What is Ovarian Cancer?
The ovaries are small almond-shaped organs that are part of the female reproductive system. Each ovary is approximately 2 – 4cm in width and they sit on either side of the uterus.
With each ovary, there are germ cells that eventually develop into eggs. The ovaries are also responsible for producing female hormones – oestrogen and progesterone.
Ovarian cancer is the eighth most common cause of cancer and the sixth most common cause of cancer deaths in Australia.
There are three main types of ovarian cancer.
- Common epithelial type (in 90% of cases). These arise from the cells on the outside of the ovary.
- Germ cell type. These arise from the cells that produce eggs.
- Rare stromal type. These arise from the supporting tissues within the ovary.

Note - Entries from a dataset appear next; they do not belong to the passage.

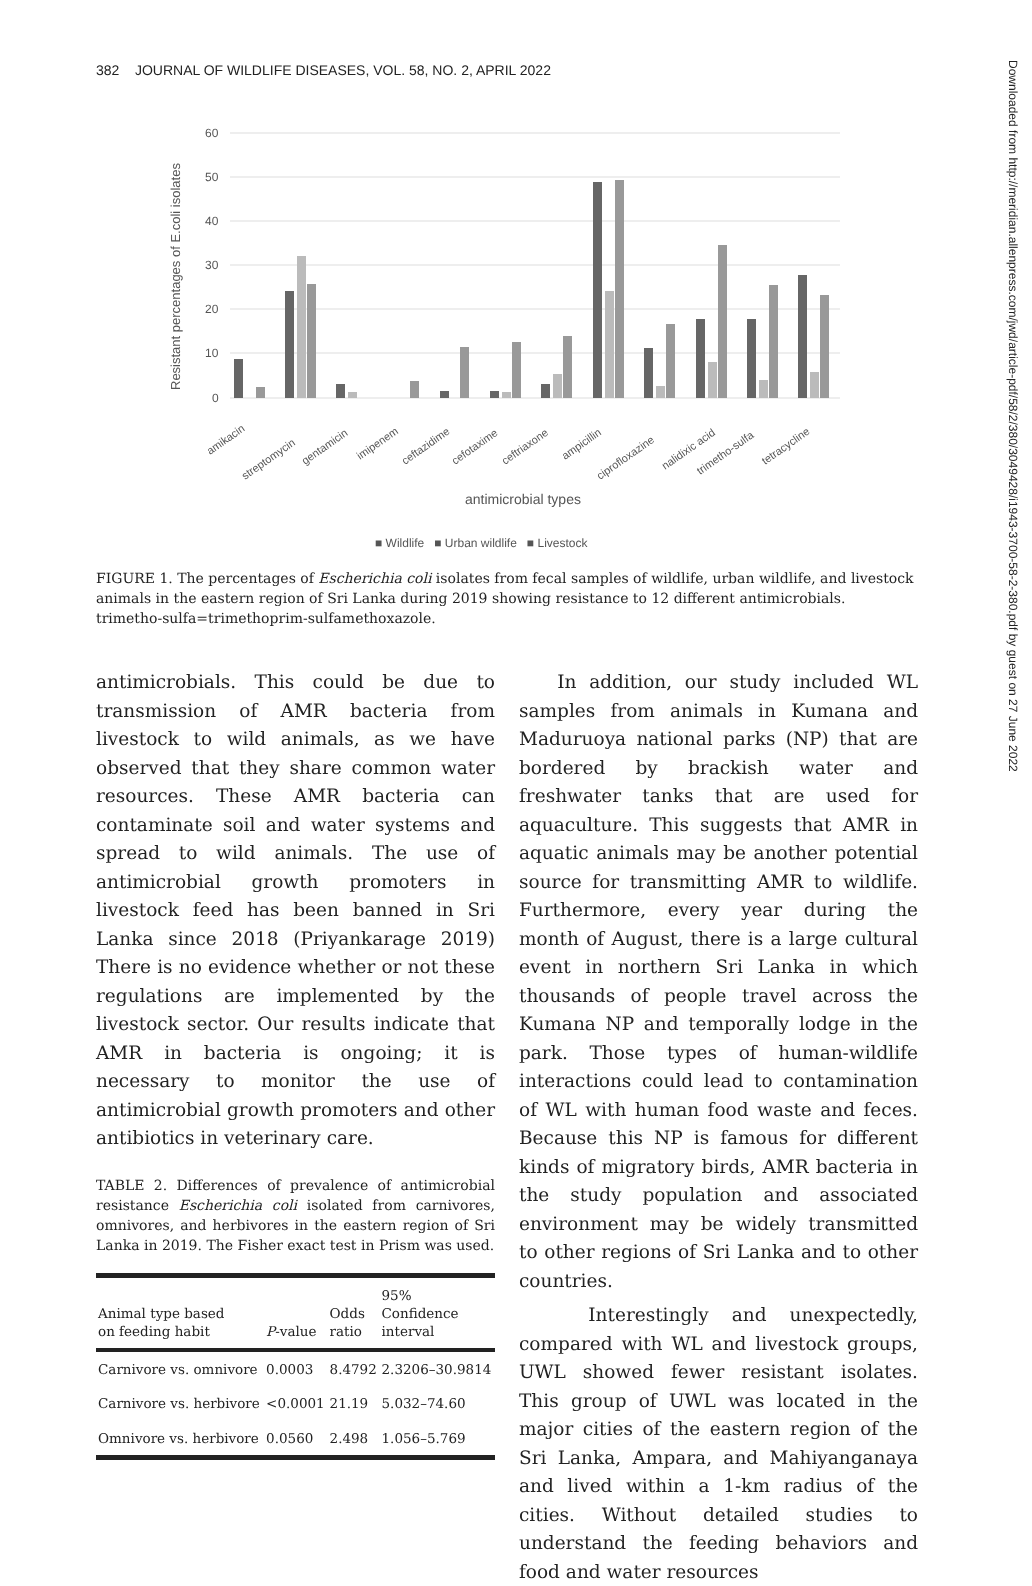382 JOURNAL OF WILDLIFE DISEASES, VOL. 58, NO. 2, APRIL 2022
Downloaded from http://meridian.allenpress.com/jwd/article-pdf/58/2/380/3049428/i1943-3700-58-2-380.pdf by guest on 27 June 2022
Resistant percentages of E.coli isolates
60
50
40
30
20
10
0
amikacin
streptomycin
gentamicin
imipenem
ceftazidime
cefotaxime
ceftriaxone
ampicillin
ciprofloxazine
nalidixic acid
trimetho-sulfa
tetracycline
antimicrobial types
■ Wildlife ■ Urban wildlife ■ Livestock
FIGURE 1. The percentages of Escherichia coli isolates from fecal samples of wildlife, urban wildlife, and livestock animals in the eastern region of Sri Lanka during 2019 showing resistance to 12 different antimicrobials. trimetho-sulfa=trimethoprim-sulfamethoxazole.
antimicrobials. This could be due to transmission of AMR bacteria from livestock to wild animals, as we have observed that they share common water resources. These AMR bacteria can contaminate soil and water systems and spread to wild animals. The use of antimicrobial growth promoters in livestock feed has been banned in Sri Lanka since 2018 (Priyankarage 2019) There is no evidence whether or not these regulations are implemented by the livestock sector. Our results indicate that AMR in bacteria is ongoing; it is necessary to monitor the use of antimicrobial growth promoters and other antibiotics in veterinary care.
TABLE 2. Differences of prevalence of antimicrobial resistance Escherichia coli isolated from carnivores, omnivores, and herbivores in the eastern region of Sri Lanka in 2019. The Fisher exact test in Prism was used.
| Animal type based on feeding habit | P -value | Odds ratio | 95% Confidence interval |
| --- | --- | --- | --- |
| Carnivore vs. omnivore | 0.0003 | 8.4792 | 2.3206–30.9814 |
| Carnivore vs. herbivore | <0.0001 | 21.19 | 5.032–74.60 |
| Omnivore vs. herbivore | 0.0560 | 2.498 | 1.056–5.769 |
In addition, our study included WL samples from animals in Kumana and Maduruoya national parks (NP) that are bordered by brackish water and freshwater tanks that are used for aquaculture. This suggests that AMR in aquatic animals may be another potential source for transmitting AMR to wildlife. Furthermore, every year during the month of August, there is a large cultural event in northern Sri Lanka in which thousands of people travel across the Kumana NP and temporally lodge in the park. Those types of human-wildlife interactions could lead to contamination of WL with human food waste and feces. Because this NP is famous for different kinds of migratory birds, AMR bacteria in the study population and associated environment may be widely transmitted to other regions of Sri Lanka and to other countries.
Interestingly and unexpectedly, compared with WL and livestock groups, UWL showed fewer resistant isolates. This group of UWL was located in the major cities of the eastern region of the Sri Lanka, Ampara, and Mahiyanganaya and lived within a 1-km radius of the cities. Without detailed studies to understand the feeding behaviors and food and water resources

There are usually no obvious signs of ovarian cancer as the symptoms are often vague and can represent other causes such as gastro intestinal-related symptoms.

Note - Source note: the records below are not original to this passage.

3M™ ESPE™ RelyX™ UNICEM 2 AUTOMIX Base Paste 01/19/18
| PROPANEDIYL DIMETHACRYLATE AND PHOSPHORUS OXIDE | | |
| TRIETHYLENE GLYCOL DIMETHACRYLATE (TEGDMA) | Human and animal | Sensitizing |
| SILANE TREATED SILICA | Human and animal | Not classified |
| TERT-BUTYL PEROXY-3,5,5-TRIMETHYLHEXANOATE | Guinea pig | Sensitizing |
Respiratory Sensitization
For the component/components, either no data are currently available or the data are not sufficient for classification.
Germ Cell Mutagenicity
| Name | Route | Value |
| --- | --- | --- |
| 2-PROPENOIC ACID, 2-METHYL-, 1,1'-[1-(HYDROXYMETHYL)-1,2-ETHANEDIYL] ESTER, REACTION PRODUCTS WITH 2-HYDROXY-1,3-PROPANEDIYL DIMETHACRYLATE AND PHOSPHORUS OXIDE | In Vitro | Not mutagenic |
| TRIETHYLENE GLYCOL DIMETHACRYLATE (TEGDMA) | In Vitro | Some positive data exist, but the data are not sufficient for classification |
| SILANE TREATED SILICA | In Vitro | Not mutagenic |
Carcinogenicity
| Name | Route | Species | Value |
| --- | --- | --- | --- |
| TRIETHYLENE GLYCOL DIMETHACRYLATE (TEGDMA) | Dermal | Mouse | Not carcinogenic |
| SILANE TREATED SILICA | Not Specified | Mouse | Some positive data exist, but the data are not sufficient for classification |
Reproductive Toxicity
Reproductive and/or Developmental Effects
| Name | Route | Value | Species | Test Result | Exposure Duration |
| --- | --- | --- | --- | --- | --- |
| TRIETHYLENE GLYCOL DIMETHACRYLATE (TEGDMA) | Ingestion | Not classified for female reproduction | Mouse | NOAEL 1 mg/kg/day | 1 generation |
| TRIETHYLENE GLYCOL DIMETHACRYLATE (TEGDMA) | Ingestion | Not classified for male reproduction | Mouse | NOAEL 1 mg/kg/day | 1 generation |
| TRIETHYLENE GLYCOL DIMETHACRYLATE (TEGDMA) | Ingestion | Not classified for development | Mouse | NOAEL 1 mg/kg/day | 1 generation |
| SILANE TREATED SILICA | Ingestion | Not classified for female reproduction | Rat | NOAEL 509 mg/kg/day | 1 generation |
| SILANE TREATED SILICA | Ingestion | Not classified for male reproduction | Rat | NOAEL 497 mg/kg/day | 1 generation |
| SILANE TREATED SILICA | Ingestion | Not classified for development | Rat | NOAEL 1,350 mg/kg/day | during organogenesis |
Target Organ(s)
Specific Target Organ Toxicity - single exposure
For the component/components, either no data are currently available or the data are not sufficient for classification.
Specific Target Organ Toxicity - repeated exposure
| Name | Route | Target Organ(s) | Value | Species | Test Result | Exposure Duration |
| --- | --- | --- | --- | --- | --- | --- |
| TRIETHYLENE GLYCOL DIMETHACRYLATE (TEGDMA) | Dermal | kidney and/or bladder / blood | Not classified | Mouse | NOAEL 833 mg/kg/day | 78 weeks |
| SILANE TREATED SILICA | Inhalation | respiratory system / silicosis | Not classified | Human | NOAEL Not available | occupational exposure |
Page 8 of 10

- Persistent abdominal bloating or increase in the size of the abdomen
- Urge to urinate often or urgently
- Back, abdominal or pelvic pain
- Feeling of fullness after eating a small amount of food
- Irregular menstrual cycle
- Pain during intercourse
- Unexpected weight loss or weight gain
- Indigestion or nausea
- Family history – especially if you carry a known gene such as a BRCA1 or 2 gene mutation
- Age – increased risk for women over 50 years of age
- Cultural background
- If you have never taken the oral contraceptive pill
If you are experiencing some of the above symptoms, it is recommended that you first visit your GP who will arrange a number of tests and investigations to determine the cause.
- Pelvic ultrasound
- Blood tests
Once these results are through you may then be referred to a Gynaecologist for a full gynaecological examination including a vaginal examination.
Treatment will depend on the type and extent of the ovarian cancer and the patient’s general health. Treatment may include a combination of surgery and chemotherapy.

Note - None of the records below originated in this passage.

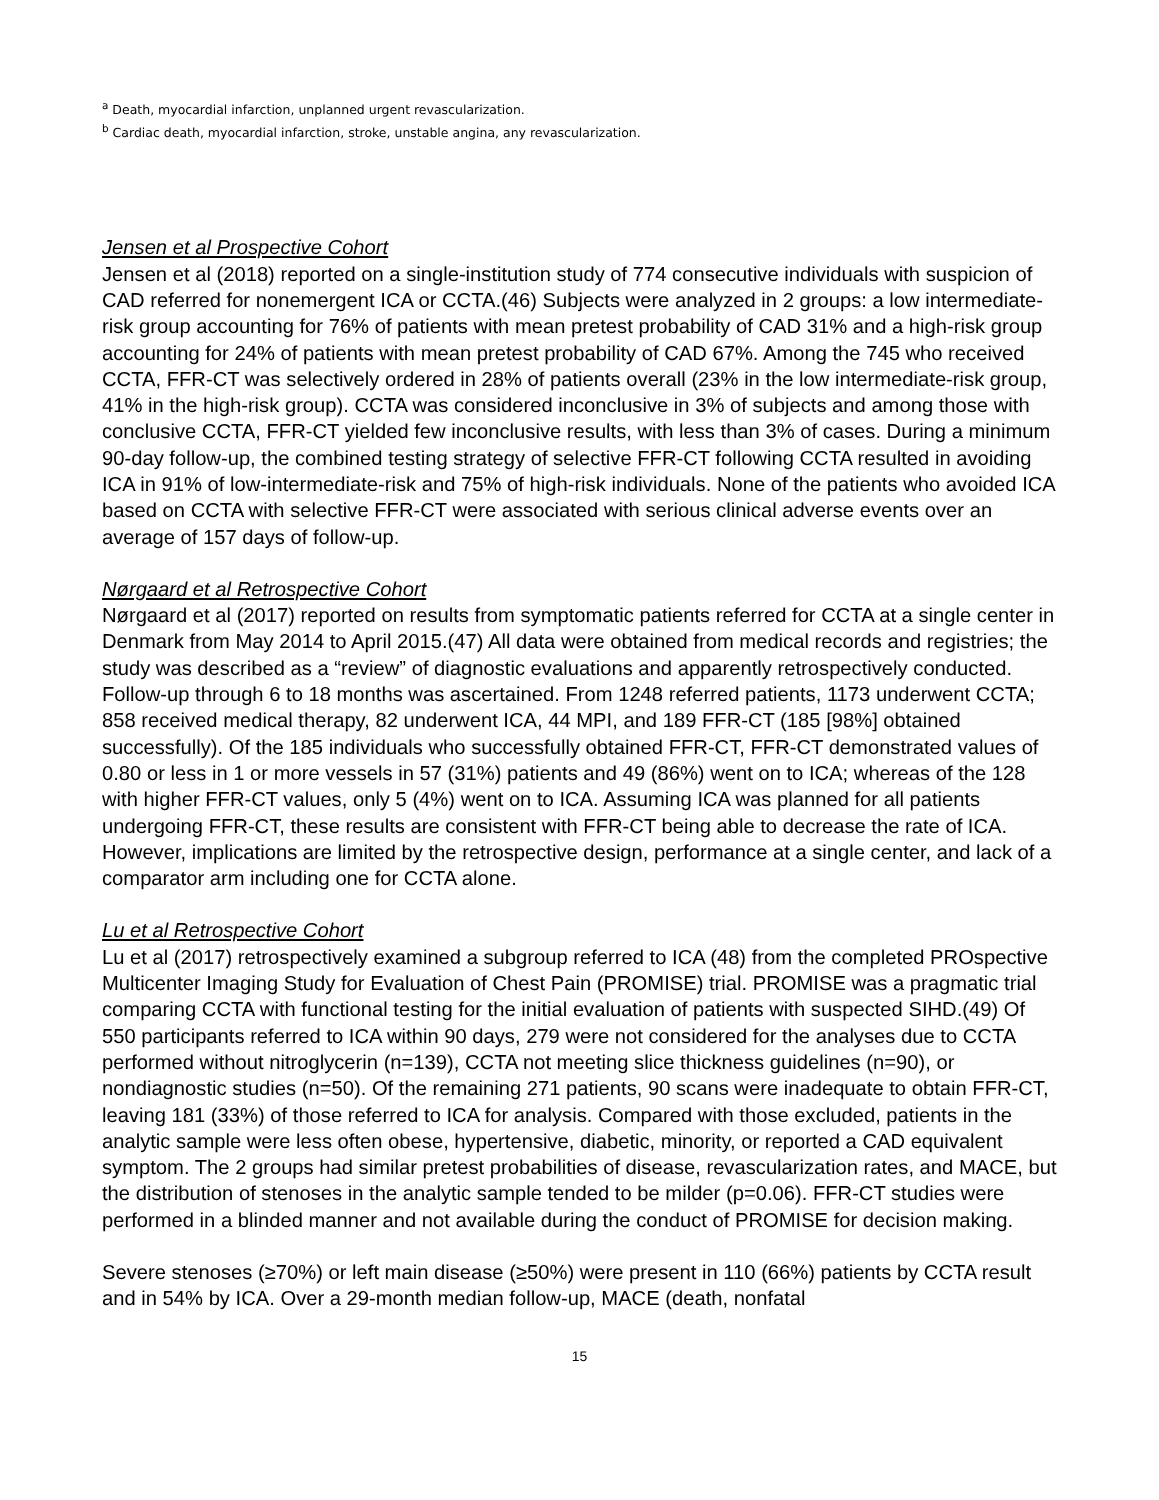<sup>a</sup> Death, myocardial infarction, unplanned urgent revascularization.
<sup>b</sup> Cardiac death, myocardial infarction, stroke, unstable angina, any revascularization.
Jensen et al Prospective Cohort
Jensen et al (2018) reported on a single-institution study of 774 consecutive individuals with suspicion of CAD referred for nonemergent ICA or CCTA.(46) Subjects were analyzed in 2 groups: a low intermediate-risk group accounting for 76% of patients with mean pretest probability of CAD 31% and a high-risk group accounting for 24% of patients with mean pretest probability of CAD 67%. Among the 745 who received CCTA, FFR-CT was selectively ordered in 28% of patients overall (23% in the low intermediate-risk group, 41% in the high-risk group). CCTA was considered inconclusive in 3% of subjects and among those with conclusive CCTA, FFR-CT yielded few inconclusive results, with less than 3% of cases. During a minimum 90-day follow-up, the combined testing strategy of selective FFR-CT following CCTA resulted in avoiding ICA in 91% of low-intermediate-risk and 75% of high-risk individuals. None of the patients who avoided ICA based on CCTA with selective FFR-CT were associated with serious clinical adverse events over an average of 157 days of follow-up.
Nørgaard et al Retrospective Cohort
Nørgaard et al (2017) reported on results from symptomatic patients referred for CCTA at a single center in Denmark from May 2014 to April 2015.(47) All data were obtained from medical records and registries; the study was described as a “review” of diagnostic evaluations and apparently retrospectively conducted. Follow-up through 6 to 18 months was ascertained. From 1248 referred patients, 1173 underwent CCTA; 858 received medical therapy, 82 underwent ICA, 44 MPI, and 189 FFR-CT (185 [98%] obtained successfully). Of the 185 individuals who successfully obtained FFR-CT, FFR-CT demonstrated values of 0.80 or less in 1 or more vessels in 57 (31%) patients and 49 (86%) went on to ICA; whereas of the 128 with higher FFR-CT values, only 5 (4%) went on to ICA. Assuming ICA was planned for all patients undergoing FFR-CT, these results are consistent with FFR-CT being able to decrease the rate of ICA. However, implications are limited by the retrospective design, performance at a single center, and lack of a comparator arm including one for CCTA alone.
Lu et al Retrospective Cohort
Lu et al (2017) retrospectively examined a subgroup referred to ICA (48) from the completed PROspective Multicenter Imaging Study for Evaluation of Chest Pain (PROMISE) trial. PROMISE was a pragmatic trial comparing CCTA with functional testing for the initial evaluation of patients with suspected SIHD.(49) Of 550 participants referred to ICA within 90 days, 279 were not considered for the analyses due to CCTA performed without nitroglycerin (n=139), CCTA not meeting slice thickness guidelines (n=90), or nondiagnostic studies (n=50). Of the remaining 271 patients, 90 scans were inadequate to obtain FFR-CT, leaving 181 (33%) of those referred to ICA for analysis. Compared with those excluded, patients in the analytic sample were less often obese, hypertensive, diabetic, minority, or reported a CAD equivalent symptom. The 2 groups had similar pretest probabilities of disease, revascularization rates, and MACE, but the distribution of stenoses in the analytic sample tended to be milder (p=0.06). FFR-CT studies were performed in a blinded manner and not available during the conduct of PROMISE for decision making.
Severe stenoses (≥70%) or left main disease (≥50%) were present in 110 (66%) patients by CCTA result and in 54% by ICA. Over a 29-month median follow-up, MACE (death, nonfatal
15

It is recommended that women diagnosed with ovarian cancer be referred to a gynaecological oncologist.
At present, there is no current reliable screening for ovarian cancer available.
A regular two-yearly check up with your Gynaecologist is recommended. If you have risk factors, you will be advised that a yearly check-up is preferable.
It is important to remember that most women who experience the above symptoms do not have ovarian cancer.
There have been a number of studies looking at screening high risk women with blood tests and ultrasound. However, most studies have shown only about a 25% success rate at best in early diagnosis.